Next generation sequencing and analysis of a conserved transcriptome of New Zealand's kiwi. Apteryx mantelli mantelli

Background To understand the patterns of molecular evolution of the nuclear protein-coding genes in brown kiwi (Apteryx australis mantelli) and to determine the timescale of avian history we sequenced a transcriptome obtained from a kiwi embryo using next generation sequencing methods. We then assembled the conserved protein-coding regions using the chicken proteome as a scaffold. Results Using 1,543 conserved protein coding genes we estimated the neutral evolutionary divergence between the kiwi and chicken to be ~45%, which is approximately equal to the divergence computed for the human-mouse pair using the same set of genes. A large fraction of genes was found to be under high selective constraint, as most of the expressed genes appeared to be involved in developmental gene regulation. Our study suggests a significant relationship between gene expression levels and protein evolution. Using sequences from over 700 nuclear genes we estimated the divergence between the two basal avian groups, Palaeognathae and Neognathae to be 132 million years, which is consistent with previous studies using mitochondrial genes. Conclusions The results of this investigation revealed patterns of mutation and purifying selection in conserved protein coding regions in birds. Furthermore this study suggests a relatively cost-effective way of obtaining a glimpse into the fundamental molecular evolutionary attributes of a genome, particularly when no closely related genomic sequence is available.

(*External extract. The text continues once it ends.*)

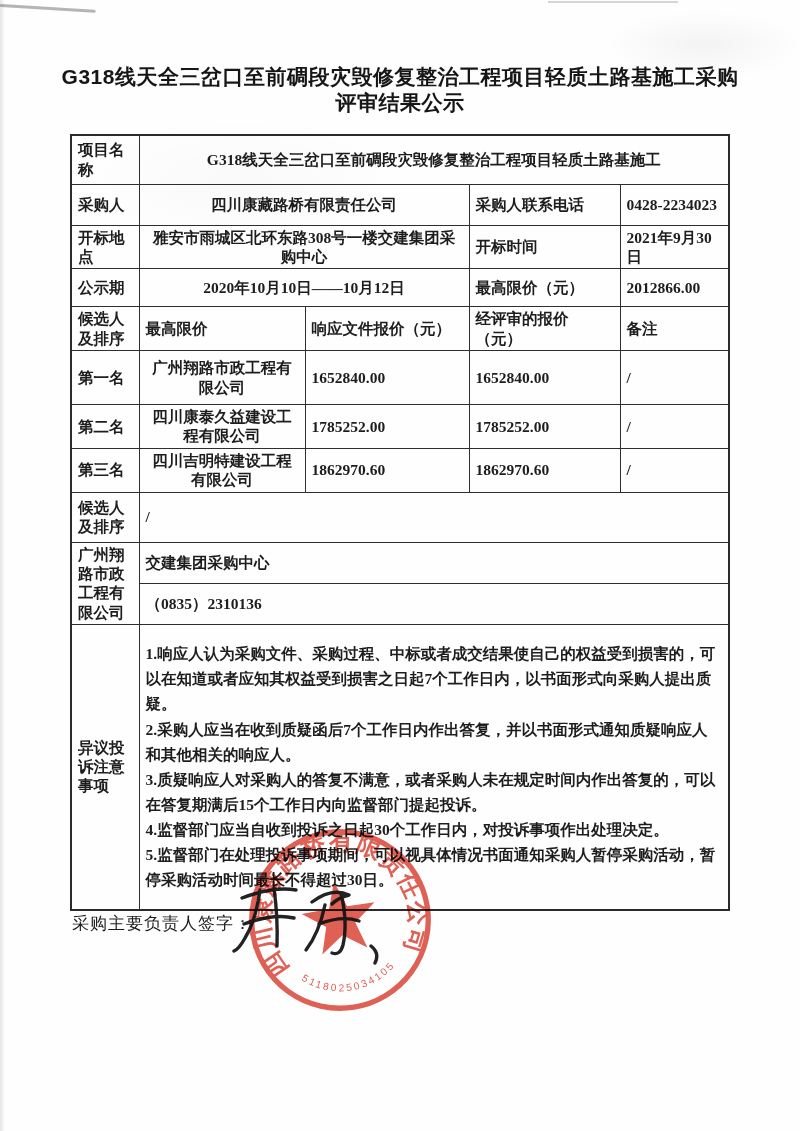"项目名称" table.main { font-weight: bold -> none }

研究背景 为解析棕几维鸟（Apteryx australis mantelli）核编码蛋白基因的分子进化模式，并确定鸟类演化的时间尺度，我们采用下一代测序技术对几维鸟胚胎的转录组进行了测序。随后以鸡蛋白质组作为组装支架，对保守蛋白编码区域完成组装。 研究结果 我们利用1543个保守蛋白编码基因，估算得到几维鸟与鸡之间的中性进化分歧率约为45%，这一数值与利用相同基因集计算得到的人-鼠进化分歧率大致相当。我们发现大量基因处于较强的选择约束之下，且多数表达基因均参与发育基因调控过程。本研究揭示了基因表达水平与蛋白质进化之间存在显著关联。我们通过覆盖700余个核基因的序列数据，估算得到两个基底鸟类支系——古颚总目（Palaeognathae）和新颚总目（Neognathae）之间的分歧时间为1.32亿年，这与此前基于线粒体基因开展的相关研究结果一致。 研究结论 本研究结果揭示了鸟类保守蛋白编码区域的突变模式与纯化选择特征。此外，本研究提出了一种成本相对可控的方法，可用于窥探基因组的核心分子进化属性，尤其适用于暂无近缘基因组序列可供参考的研究场景。